Le regard des quatre adolescents reposait désormais sur l'amas que les gardes avaient négligemment jeté au sol. Des sanglots étouffés s'en échappait, les corps étant traversés de soubresauts incontrôlés. Oikua lâcha un couinement, une larme roulant silencieusement le long de sa joue. Elle l'avait reconnu. Le corps de sa jeune sœur reposait là, entremêlé avec celui d'autres personnes dont les visages lui étaient inconnus. Finalement, l'un des corps glissa doucement, révélant une petite femme rondelette. Oikua ne la connaissait pas, mais ce fut au tour d'Elwana de sursauter. Ses lèvres s'entrouvrirent alors qu'une exclamation s'en échappait.

- Maman Alvinya ?!

Un sursaut traversa le corps d'Alvinya avant qu'elle ne relève son visage baigné de larmes vers sa fille. Elle qui était d'habitude toujour joyeuse... Elwana ne l'avait jamais vue dans cet état. C'est à cet instant qu'elle remarqua qu'Alvinya tenait un corps serré contre elle. Le sang de la bleuté ne fit qu'un tour lorsqu'elle comprit de qui il s'agissait. Un cri de détresse franchit ses lèvres tandis qu'elle hurlait, les larmes dévalant sur son visage d'albâtre.

- Maman Aldéria !

Le corps inerte de sa mère reposait dans les bras d'Alvinya. Tirant sur ses chaines à s'en faire saigner les poignets, elle essaya de se libérer. Tout n'était qu'un rêve, ça ne pouvait pas arriver... Pourtant, la vérité était bien là, dure et cruelle. Une lame de glace enfoncée dans le cœur.

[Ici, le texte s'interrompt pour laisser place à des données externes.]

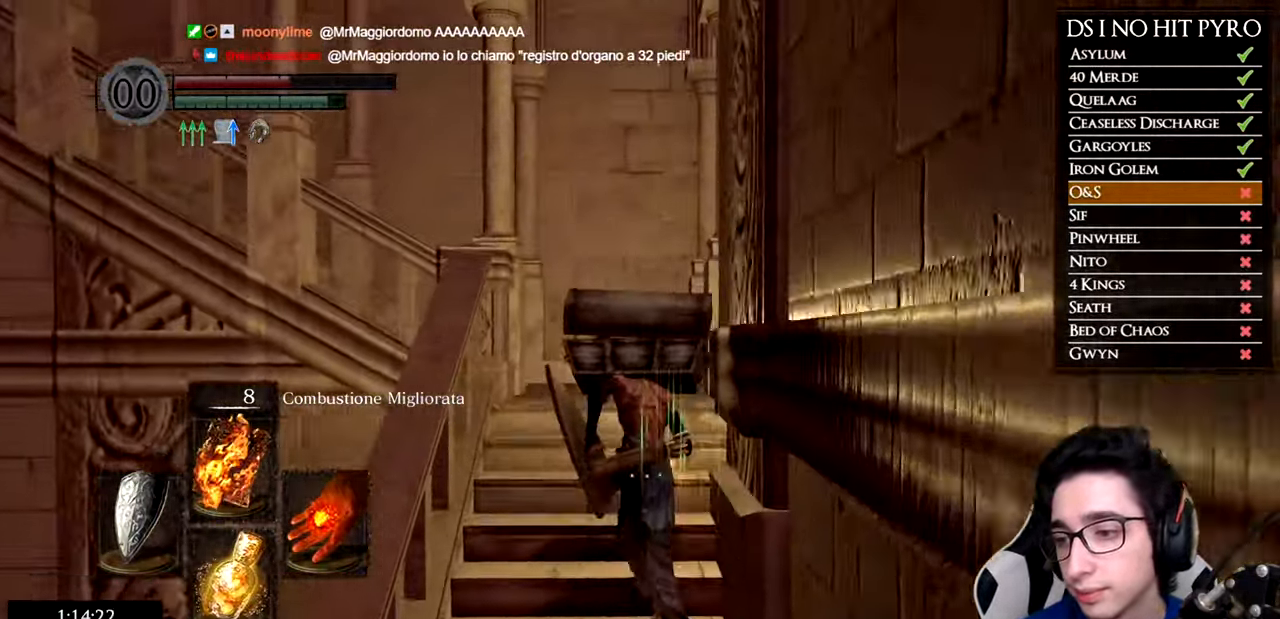
{"buttons": [], "left_stick": "up", "right_stick": "center", "events": [[450, "B", "up"]]}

Finalement, ce fut au tour de Laith et Uikios de découvrir cette vérité sanglante. Le corps d'une petite fille, gisait contre celui encore tremblant d'Alvinya. Le liquide vermeille s'écoulait d'une plaie béante qui traversait son cou potelé. Ses yeux, vitreux, ne reflétaient plus que la mort elle-même. Laith reconnu là une de ses élèves. Une enfant calme et sans histoire. Une fillette qui ne méritait pas ce sort. Les larmes refusèrent de couler tandis que des soubresauts s'emparaient de son corps. La mort ne le quitterais alors jamais... Aux côtés de la jeune enfant, pliée dans une posture improbable, reposait celui d'une jeune femme a la longue chevelure d'argent. Uikios fut saisi d'un tremblement compulsif tandis que ses yeux s'écarquillaient. Un hoquet franchit ses lèvres suivit d'un gémissement plaintif alors qu'il fermait les yeux fortement.

- N...non...

Alors que seuls les sanglots des quatres adolescents retentissaient dans l'immonde cachot, une clameur s'éleva au dehors. La porte s'ouvrit soudainement sur une jeune fille. Sa peau était si pâle qu'elle semblait translucide, et la lumière du feu traversait ses vêtements déchirés. Ses longs cheveux blancs tombaient au creux de ses reins et encadraient un visage qui, si il n'avait pas été couvert de tuméfaction, aurait put être digne d'un être féerique. Elle devait n'être qu'une enfant, son corps ne possédant aucunes formes proéminentes. Alors qu'elle tendait lentement une main maigre vers eux, ses lèvres s'entrouvrèrent pour laisser passer un mince filet de voix. Elle récita quelques paroles incompréhensibles et des symboles cabalistiques apparurent autour des chaînes noircies qui retenaient les compagnons d'infortune prisonniers. Une explosion retentit tandis que leurs liens se brisaient dans un bruit effroyable.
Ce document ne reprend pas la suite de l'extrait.